You could calculate (p_lose x^-11 + p_third x^9 +p_second x^19 + p_win x^39)^n to get a generating function for your results after n SNGs. If Excel can't do that, you could try to set B100 to "=p_lose*A100 + p_third*A98 + p_second*A97+p_win*A95". Then put 1 in A1, and paste the formula from B100 to the region B1:U100.

[ QUOTE ]
an exact confidence level specific to sng outcome distributions can be acheived.

[/ QUOTE ]
The central limit theorem says that you don't need to create a new formula for the confidence interval for every new distribution. You can approximate the distribution of a sum of independent events by a normal distribution with the same mean and standard deviation. This approximation gets better and better at estimating probabilities as the number of trials increases.

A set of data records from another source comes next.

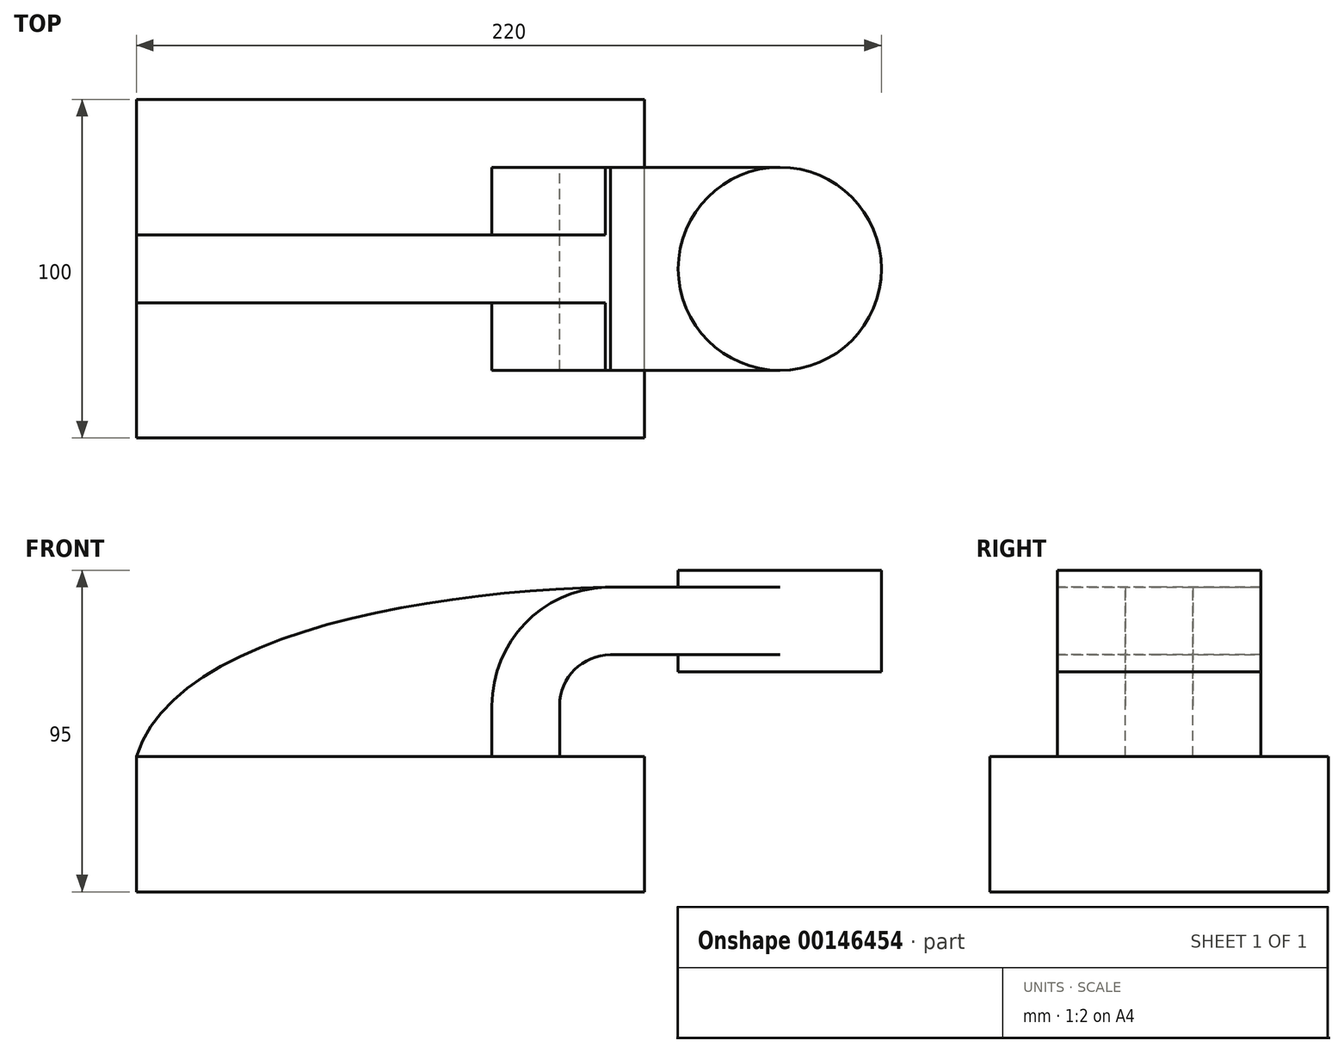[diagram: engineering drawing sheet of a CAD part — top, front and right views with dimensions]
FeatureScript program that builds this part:
annotation { "Feature Type Name" : "Feature", "Feature Type Description" : "" }
export const myFeature = defineFeature(function(context is Context, id is Id, definition is map)
    precondition{}
    {
        {
            var Q0;
            Q0=qCreatedBy(makeId("Front.planeOp"),FACE);
            var sketch = newSketch(context, id + "F0", { "sketchPlane" : qUnion([Q0])});
            skLineSegment(sketch, "E0.bottom", {"start": v(-75, 20) * mm, "end": v(75, 20) * mm});
            skLineSegment(sketch, "E0.top", {"start": v(-75, -20) * mm, "end": v(75, -20) * mm});
            skLineSegment(sketch, "E0.left", {"start": v(-75, 20) * mm, "end": v(-75, -20) * mm});
            skLineSegment(sketch, "E0.right", {"start": v(75, 20) * mm, "end": v(75, -20) * mm});
            skPoint(sketch, "E0.middle", {"position": v(0, 0) * mm});
            skLineSegment(sketch, "E1.bottom", {"start": v(145, 45) * mm, "end": v(85, 45) * mm});
            skLineSegment(sketch, "E1.top", {"start": v(145, 75) * mm, "end": v(85, 75) * mm});
            skLineSegment(sketch, "E1.left", {"start": v(145, 45) * mm, "end": v(145, 75) * mm});
            skLineSegment(sketch, "E1.right", {"start": v(85, 45) * mm, "end": v(85, 75) * mm});
            skPoint(sketch, "E1.middle", {"position": v(115, 60) * mm});
            skLineSegment(sketch, "E2", {"start": v(50, 20) * mm, "end": v(50, 35) * mm});
            skArc(sketch, "E3", {"start": v(50, 35) * mm, "mid": v(54.4, 45.6) * mm, "end": v(65, 50) * mm});
            skLineSegment(sketch, "E4", {"start": v(65, 50) * mm, "end": v(115, 50) * mm});
            skLineSegment(sketch, "E5.0", {"start": v(65, 70) * mm, "end": v(115, 70) * mm});
            skArc(sketch, "E5.1", {"start": v(30, 35) * mm, "mid": v(40.25, 59.75) * mm, "end": v(65, 70) * mm});
            skLineSegment(sketch, "E5.2", {"start": v(30, 20) * mm, "end": v(30, 35) * mm});
            skLineSegment(sketch, "E6", {"start": v(115, 45) * mm, "end": v(115, 75) * mm});
            skFitSpline(sketch, "E7", {"points": [v(-75, 20) * mm, v(65, 70) * mm], "startDerivative": vector(33.32, 108.13) * mm, "endDerivative": vector(164.77, 3.28) * mm});
            skSolve(sketch);
        }
        {
            var Q0;
            Q0=makeQuery(id+"F0.imprint","IMPRINT",FACE,{"disambiguationData":[TD([[makeQuery(id+"F0.imprint","IMPRINT",EDGE,{"derivedFrom":sQuery(id+"F0.wireOp",EDGE,"E0.top")}),1.0]])]});
            extrude(context, id + "F1", {"entities" : qUnion([Q0]), "endBound" : BoundingType.SYMMETRIC, "depth" : 100 * mm});
        }
        {
            var Q0;
            {var subQ1=sQuery(id+"F0.wireOp",EDGE,"E2");Q0=makeQuery(id+"F0.imprint","IMPRINT",FACE,{"disambiguationData":[TD([[makeQuery(id+"F0.imprint","IMPRINT",EDGE,{"derivedFrom":subQ1}),1.0]])]});}
            var Q1;
            {var subQ0=sQuery(id+"F0.wireOp",EDGE,"E4");var subQ1=sQuery(id+"F0.wireOp",EDGE,"E1.right");var subQ2=makeQuery(id+"F0.imprint","INTERSECT",VERTEX,{"derivedFrom":[subQ1,subQ0]});Q1=makeQuery(id+"F0.imprint","IMPRINT",FACE,{"disambiguationData":[TD([[makeQuery(id+"F0.imprint","IMPRINT",EDGE,{"disambiguationData":[TD([[subQ2,-1.0]])],"derivedFrom":subQ1}),-1.0]])]});}
            extrude(context, id + "F2", {"entities" : qUnion([Q0, Q1]), "operationType" : NewBodyOperationType.ADD, "endBound" : BoundingType.SYMMETRIC, "depth" : 60 * mm});
        }
        {
            var Q0;
            {var subQ4=sQuery(id+"F0.wireOp",EDGE,"E1.left");Q0=makeQuery(id+"F0.imprint","IMPRINT",FACE,{"disambiguationData":[TD([[makeQuery(id+"F0.imprint","IMPRINT",EDGE,{"derivedFrom":subQ4}),1.0]])]});}
            var Q1;
            Q1=sQuery(id+"F0.wireOp",EDGE,"E6");
            revolve(context, id + "F3", {"operationType" : NewBodyOperationType.ADD, "entities" : qUnion([Q0]), "axis" : qUnion([Q1]), "revolveType" : RevolveType.FULL});
        }
        {
            var Q0;
            {var subQ3=sQuery(id+"F0.wireOp",EDGE,"E5.2");Q0=makeQuery(id+"F0.imprint","IMPRINT",FACE,{"disambiguationData":[TD([[makeQuery(id+"F0.imprint","IMPRINT",EDGE,{"derivedFrom":subQ3}),1.0]])]});}
            extrude(context, id + "F4", {"entities" : qUnion([Q0]), "operationType" : NewBodyOperationType.ADD, "endBound" : BoundingType.SYMMETRIC, "depth" : 20 * mm});
        }
    });
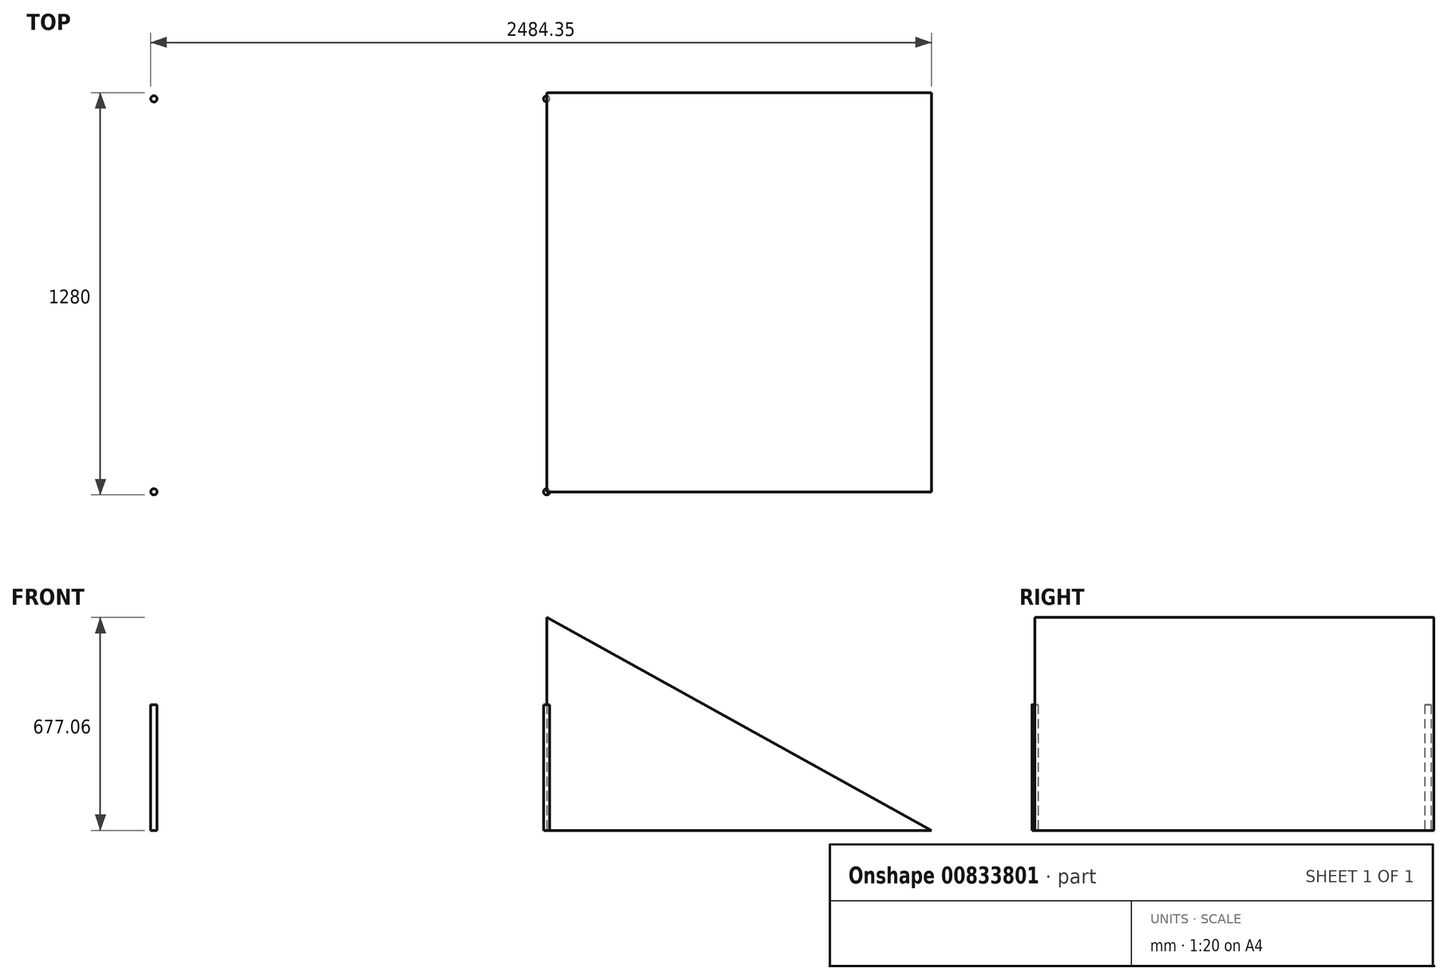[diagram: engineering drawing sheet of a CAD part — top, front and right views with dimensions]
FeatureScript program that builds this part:
annotation { "Feature Type Name" : "Feature", "Feature Type Description" : "" }
export const myFeature = defineFeature(function(context is Context, id is Id, definition is map)
    precondition{}
    {
        {
            var Q0;
            Q0=qCreatedBy(makeId("Top.planeOp"),FACE);
            var sketch = newSketch(context, id + "F0", { "sketchPlane" : qUnion([Q0])});
            skLineSegment(sketch, "E0", {"start": v(0, 0) * mm, "end": v(0, 1250) * mm});
            skLineSegment(sketch, "E1", {"start": v(0, 1250) * mm, "end": v(-1250, 1250) * mm});
            skLineSegment(sketch, "E2", {"start": v(-1250, 1250) * mm, "end": v(-1250, 0) * mm});
            skLineSegment(sketch, "E3", {"start": v(-1250, 0) * mm, "end": v(0, 0) * mm});
            skCircle(sketch, "E4", {"center": v(-1250, 1250) * mm, "radius": 10 * mm});
            skCircle(sketch, "E5", {"center": v(-1250, 0) * mm, "radius": 10 * mm});
            skCircle(sketch, "E6", {"center": v(0, 1250) * mm, "radius": 10 * mm});
            skCircle(sketch, "E7", {"center": v(0, 0) * mm, "radius": 10 * mm});
            skSolve(sketch);
        }
        {
            var Q0;
            {var subQ0=sQuery(id+"F0.wireOp",EDGE,"E1");var subQ1=sQuery(id+"F0.wireOp",EDGE,"E0");var subQ2=makeQuery(id+"F0.imprint","INTERSECT",VERTEX,{"derivedFrom":[subQ1,subQ0]});Q0=makeQuery(id+"F0.imprint","IMPRINT",FACE,{"disambiguationData":[TD([[makeQuery(id+"F0.imprint","IMPRINT",EDGE,{"disambiguationData":[TD([[subQ2,1.0]])],"derivedFrom":subQ1}),-1.0]])]});}
            var Q1;
            {var subQ0=sQuery(id+"F0.wireOp",EDGE,"E1");var subQ1=sQuery(id+"F0.wireOp",EDGE,"E0");var subQ2=makeQuery(id+"F0.imprint","INTERSECT",VERTEX,{"derivedFrom":[subQ1,subQ0]});Q1=makeQuery(id+"F0.imprint","IMPRINT",FACE,{"disambiguationData":[TD([[makeQuery(id+"F0.imprint","IMPRINT",EDGE,{"disambiguationData":[TD([[subQ2,1.0]])],"derivedFrom":subQ1}),1.0]])]});}
            var Q2;
            {var subQ0=sQuery(id+"F0.wireOp",EDGE,"E2");var subQ1=sQuery(id+"F0.wireOp",EDGE,"E1");var subQ2=makeQuery(id+"F0.imprint","INTERSECT",VERTEX,{"derivedFrom":[subQ1,subQ0]});Q2=makeQuery(id+"F0.imprint","IMPRINT",FACE,{"disambiguationData":[TD([[makeQuery(id+"F0.imprint","IMPRINT",EDGE,{"disambiguationData":[TD([[subQ2,1.0]])],"derivedFrom":subQ1}),-1.0]])]});}
            var Q3;
            {var subQ0=sQuery(id+"F0.wireOp",EDGE,"E2");var subQ1=sQuery(id+"F0.wireOp",EDGE,"E1");var subQ2=makeQuery(id+"F0.imprint","INTERSECT",VERTEX,{"derivedFrom":[subQ1,subQ0]});Q3=makeQuery(id+"F0.imprint","IMPRINT",FACE,{"disambiguationData":[TD([[makeQuery(id+"F0.imprint","IMPRINT",EDGE,{"disambiguationData":[TD([[subQ2,1.0]])],"derivedFrom":subQ1}),1.0]])]});}
            var Q4;
            {var subQ0=sQuery(id+"F0.wireOp",EDGE,"E3");var subQ1=sQuery(id+"F0.wireOp",EDGE,"E2");var subQ2=makeQuery(id+"F0.imprint","INTERSECT",VERTEX,{"derivedFrom":[subQ1,subQ0]});Q4=makeQuery(id+"F0.imprint","IMPRINT",FACE,{"disambiguationData":[TD([[makeQuery(id+"F0.imprint","IMPRINT",EDGE,{"disambiguationData":[TD([[subQ2,1.0]])],"derivedFrom":subQ1}),-1.0]])]});}
            var Q5;
            {var subQ0=sQuery(id+"F0.wireOp",EDGE,"E3");var subQ1=sQuery(id+"F0.wireOp",EDGE,"E2");var subQ2=makeQuery(id+"F0.imprint","INTERSECT",VERTEX,{"derivedFrom":[subQ1,subQ0]});Q5=makeQuery(id+"F0.imprint","IMPRINT",FACE,{"disambiguationData":[TD([[makeQuery(id+"F0.imprint","IMPRINT",EDGE,{"disambiguationData":[TD([[subQ2,1.0]])],"derivedFrom":subQ1}),1.0]])]});}
            var Q6;
            {var subQ0=sQuery(id+"F0.wireOp",EDGE,"E3");var subQ1=sQuery(id+"F0.wireOp",EDGE,"E0");var subQ2=makeQuery(id+"F0.imprint","INTERSECT",VERTEX,{"derivedFrom":[subQ1,subQ0]});Q6=makeQuery(id+"F0.imprint","IMPRINT",FACE,{"disambiguationData":[TD([[makeQuery(id+"F0.imprint","IMPRINT",EDGE,{"disambiguationData":[TD([[subQ2,-1.0]])],"derivedFrom":subQ1}),-1.0]])]});}
            var Q7;
            {var subQ0=sQuery(id+"F0.wireOp",EDGE,"E3");var subQ1=sQuery(id+"F0.wireOp",EDGE,"E0");var subQ2=makeQuery(id+"F0.imprint","INTERSECT",VERTEX,{"derivedFrom":[subQ1,subQ0]});Q7=makeQuery(id+"F0.imprint","IMPRINT",FACE,{"disambiguationData":[TD([[makeQuery(id+"F0.imprint","IMPRINT",EDGE,{"disambiguationData":[TD([[subQ2,-1.0]])],"derivedFrom":subQ1}),1.0]])]});}
            extrude(context, id + "F1", {"entities" : qUnion([Q0, Q1, Q2, Q3, Q4, Q5, Q6, Q7]), "depth" : 400 * mm, "offsetDistance" : 25 * mm});
        }
        {
            var Q0;
            Q0=qCreatedBy(makeId("Front.planeOp"),FACE);
            var sketch = newSketch(context, id + "F2", { "sketchPlane" : qUnion([Q0])});
            skLineSegment(sketch, "E8", {"start": v(0, 0) * mm, "end": v(1224.35, 0) * mm});
            skLineSegment(sketch, "E9", {"start": v(0, 400.34) * mm, "end": v(0, 0) * mm});
            skLineSegment(sketch, "E10", {"start": v(0, 641.1) * mm, "end": v(0, 0) * mm});
            skLineSegment(sketch, "E11", {"start": v(1224.35, 0) * mm, "end": v(0, 677.06) * mm});
            skLineSegment(sketch, "E12", {"start": v(0, 677.06) * mm, "end": v(0, 0) * mm});
            skSolve(sketch);
        }
        {
            var Q0;
            Q0=makeQuery(id+"F2.imprint","IMPRINT",FACE,{"disambiguationData":[TD([[makeQuery(id+"F2.imprint","IMPRINT",EDGE,{"derivedFrom":sQuery(id+"F2.wireOp",EDGE,"E8")}),1.0]])]});
            extrude(context, id + "F3", {"entities" : qUnion([Q0]), "oppositeDirection" : true, "depth" : 1270 * mm, "offsetDistance" : 25 * mm});
        }
    });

For small numbers of SNGs, you might find it worthwhile to use a slight improvement on the normal approximation analogous to the way that you associate the interval [49.5,50.5] to 50 when using a normal approximation to a count. For example, let "buy-in" refer to the entry fee without the rake. If my standard deviation is 2 buy-ins/sqrt(tournament), and my mean is .2 buy-ins, then breaking even after 100 SNGs is 20 buy-ins below the mean. Since the result after 100 SNGs must be an integer, it may be better to say that breaking even is between 19.5 and 20.5 buy-ins below the mean, so the result of breaking even or worse is 19.5+ buy-ins below the mean, or .975+ standard deviations below the mean rather than 1+. If you aren't excited about this improvement in accuracy, just trust the normal approximation when there are at least 20 SNGs.

I recommend using the normal approximation.

elbooneb
07-28-2004, 11:44 AM
thanks! What if i want to calculate all this for my last 1000 tourneys?
Take all my results divide by 10? Doesn't sound right...My sample size should affect the error margins right?

AleoMagus
07-28-2004, 04:28 PM
I assume you are talking about my confidence calculator.

No, just input your actual stats into the grey fields in the calculator and it will automatically do the rest.

the 100 which are already in that excel sheet are just samples.

Otherwise, I am not sure I understand the question.

Regards
Brad S